Before The Hon Justice Mellor
Between CSW and Bitcore partnership entitles, Samuel Dobson, Cory Fields, Luke Dash Jr, Blockstream Corporation, Coinbase Inc, and others. Craig Wright has lost a copyright claim against the Bitcoin blockchain in a court in the UK.

Details: This judgment is concerned with a short, discrete but important point about whether copyright subsists in a file format used in the Bitcoin System. Unfortunately, there is a lot of background and context I must set out before I get to the short point in question.

Case Background

The First Claimant, Dr. Wright, claims to be the creator of the Bitcoin System, the person who wrote the original Bitcoin code and the author of the White Paper, a document entitled Bitcoin: A Peer-to-Peer Electronic Cash System, which essentially describes the Bitcoin System. He claims he was the person who made the White Paper available to the public on 31 October 2008 under the pseudonym Satoshi Nakamoto.
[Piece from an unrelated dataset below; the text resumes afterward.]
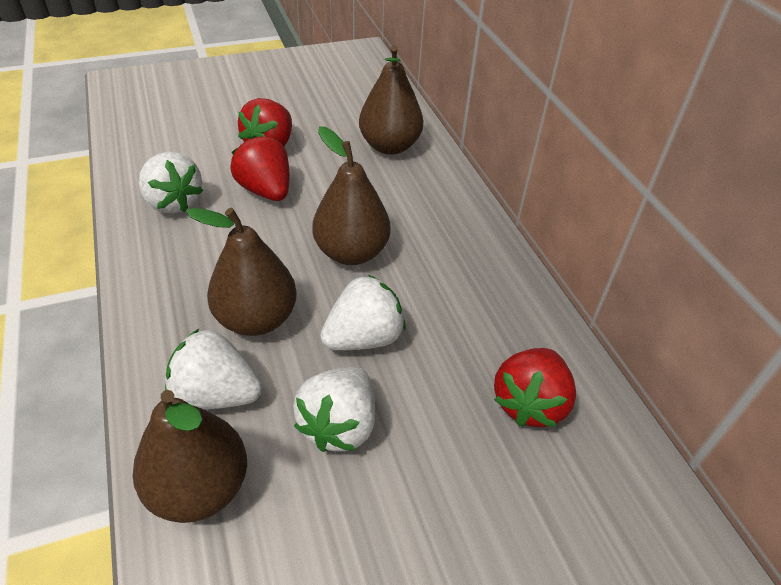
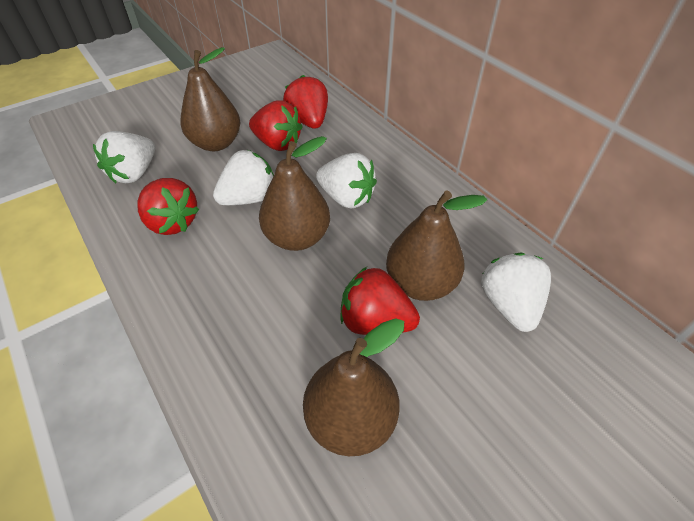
red strawberry: 3 -> 4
This action is one of four in the Business & Property Courts involving Dr Wright and there is a common issue in all four actions – what has been called 'the identity issue', namely, whether it was Dr Wright who adopted the pseudonym Satoshi Nakamoto when announcing his creation of the Bitcoin System or, perhaps slightly inaccurately, whether Dr Wright was or is Satoshi Nakamoto. That issue will be the subject of trial in due course.
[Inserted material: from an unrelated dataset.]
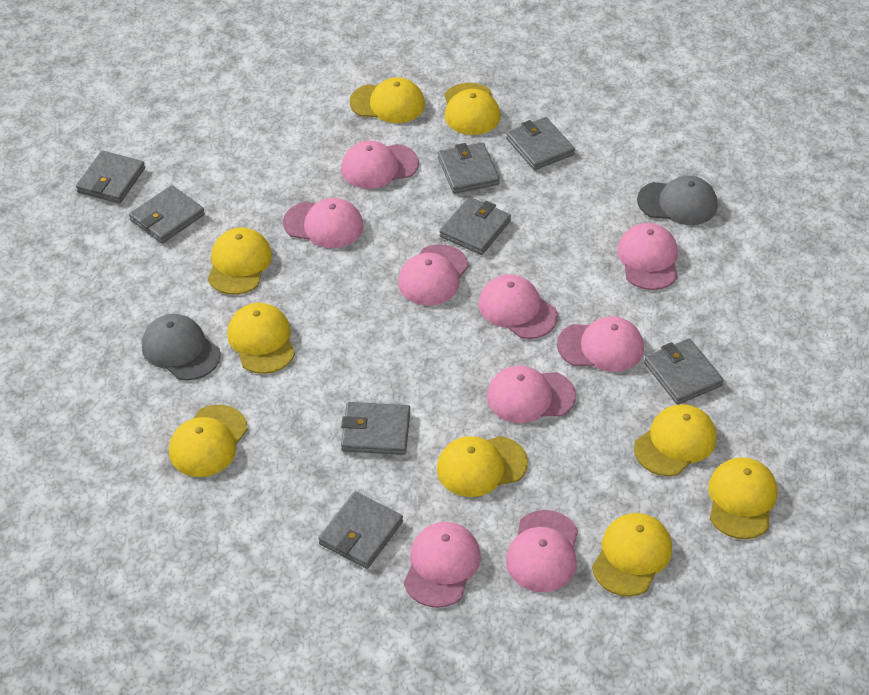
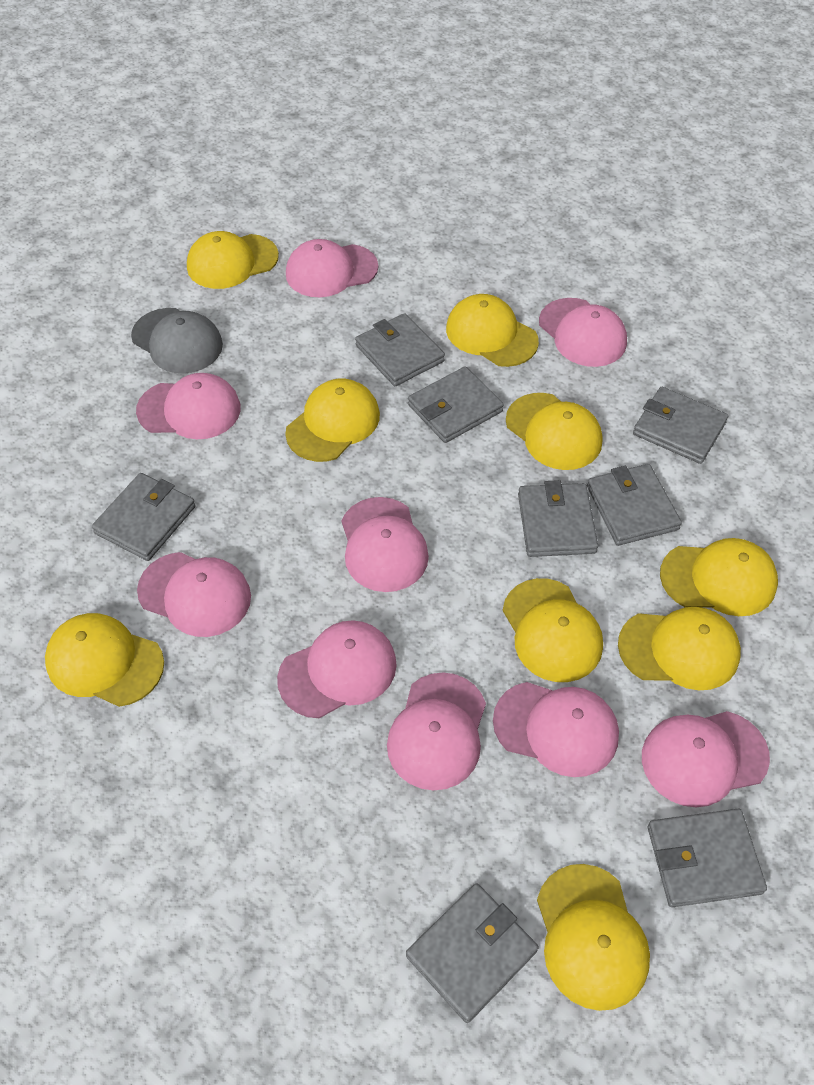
grey cap: 2 -> 1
The hearing which gave rise to this judgment was concerned with an aspect of Dr Wright's application for permission to serve this claim out of the jurisdiction. Some of the Defendants are in the jurisdiction and have been served already in a conventional way. The majority of the Defendants are outside the jurisdiction. There is clear authority that, in order to grant a litigant permission to serve his claim on someone outside the jurisdiction, the court must be satisfied that there is a serious issue to be tried on the merits of the claim see Altimo Holdings and Investment Ltd v Kyrgyz Mobile Tel Ltd [2011] UKPC 7 at [71], VTB Capital Plc v Nutritek International Corp [2013] UKSC 5 at [164]. This means that the claim must have a real (as opposed to a fanciful) prospect of success. This standard applies to each cause of action asserted in the claim.